Gödel’s incompleteness theorem (Gödel, 1931) states that there cannot be a proof system that derives all statements in the language of arithmetic that are true in the model of natural numbers.

This is a profound result that has ramifications in mathematics, philosophy and, of course, software engineering. A popular introduction is (Hofstadter, 1979).

References#

Stanford Encyclopedia of Philosophy (2024) Aristotle’s Logic
Boole (1847) The Mathematical Analysis of Logic
Gödel (1931) Über formal unentscheidbare Sätze der Principia Mathematica und verwandter Systeme I
Hofstadter (1979) Gödel, Escher, Bach: An Eternal Golden Braid

[1]

This clearly is true for symbolic AI (aka GOFAI). But it is also true for connectionist, neural, statistical-probabilistic-stochastic, subsymbolic AI because the Boolean circuits implemented in our silicon-based hardware are symbolic AI. In a slogan: Neural AI is compiled to symbolic AI.
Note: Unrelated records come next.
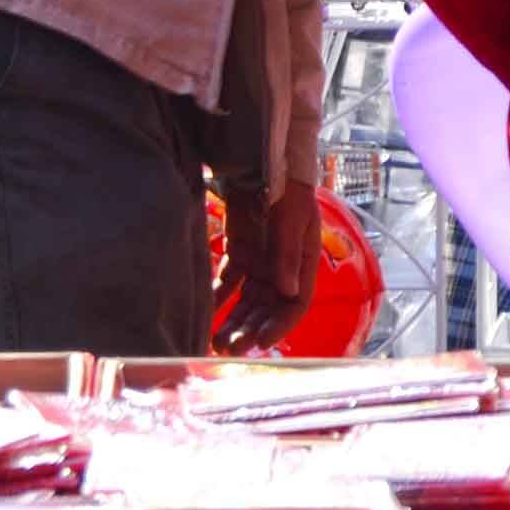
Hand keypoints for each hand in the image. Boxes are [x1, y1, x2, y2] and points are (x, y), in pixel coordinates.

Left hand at [216, 185, 323, 354]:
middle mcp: (282, 269)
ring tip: (216, 341)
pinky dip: (219, 296)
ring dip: (234, 320)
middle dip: (250, 330)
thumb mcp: (292, 220)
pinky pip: (229, 282)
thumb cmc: (287, 189)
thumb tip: (289, 294)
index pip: (294, 305)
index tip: (260, 343)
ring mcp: (260, 263)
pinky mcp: (239, 252)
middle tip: (230, 349)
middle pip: (267, 309)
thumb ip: (287, 255)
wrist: (265, 161)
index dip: (279, 326)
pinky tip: (206, 310)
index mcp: (303, 264)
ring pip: (247, 301)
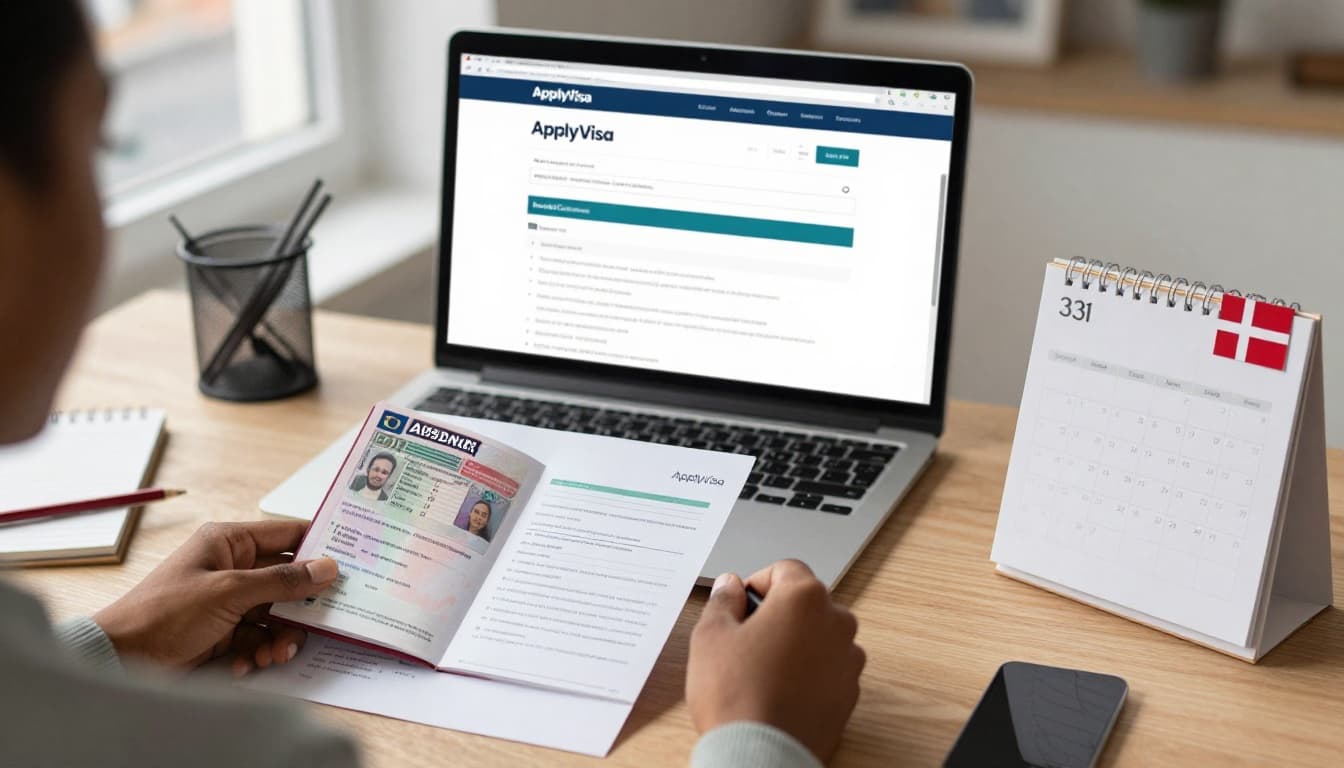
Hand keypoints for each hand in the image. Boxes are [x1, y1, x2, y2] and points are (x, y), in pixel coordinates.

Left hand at [93, 520, 337, 676]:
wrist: (122, 658)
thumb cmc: (165, 612)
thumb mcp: (229, 592)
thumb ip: (282, 581)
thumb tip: (328, 567)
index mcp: (230, 542)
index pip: (288, 535)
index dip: (320, 545)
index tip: (353, 559)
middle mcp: (233, 568)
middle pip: (289, 581)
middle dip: (303, 605)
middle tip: (324, 620)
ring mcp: (231, 602)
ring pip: (279, 614)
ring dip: (282, 636)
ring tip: (275, 652)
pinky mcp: (226, 632)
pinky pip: (261, 638)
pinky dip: (261, 652)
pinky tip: (249, 663)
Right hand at [686, 559, 864, 762]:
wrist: (761, 754)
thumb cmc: (736, 695)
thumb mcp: (710, 636)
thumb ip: (723, 601)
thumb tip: (730, 586)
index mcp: (805, 598)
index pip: (785, 569)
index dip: (757, 583)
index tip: (740, 604)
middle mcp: (836, 622)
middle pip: (806, 602)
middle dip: (778, 613)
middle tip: (745, 639)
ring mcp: (848, 660)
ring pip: (819, 636)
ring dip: (796, 643)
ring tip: (762, 669)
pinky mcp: (850, 693)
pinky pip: (828, 669)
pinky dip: (808, 673)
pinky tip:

Btw, there does not seem to be an established meaning differentiating between statistical, stochastic and probabilistic. Here is Claude-Opus-4 on the topic (edited):

The terms statistical, stochastic and probabilistic overlap significantly but have slightly different uses:

Statistical. Focuses on analyzing and learning from data. Emphasizes patterns, distributions, and inference from samples.
Stochastic. Emphasizes randomness in the process itself. The system’s behavior involves random variables or random transitions. “Stochastic gradient descent” uses random samples to update weights. Use when: the algorithm or process has inherent randomness
Probabilistic. Focuses on reasoning about uncertainty. Models beliefs, likelihood, and uncertainty explicitly using probability theory. Use when: uncertainty quantification is central to the approach

Many AI methods are all three: neural networks learn statistical patterns from data, use stochastic optimization, and can output probabilistic predictions.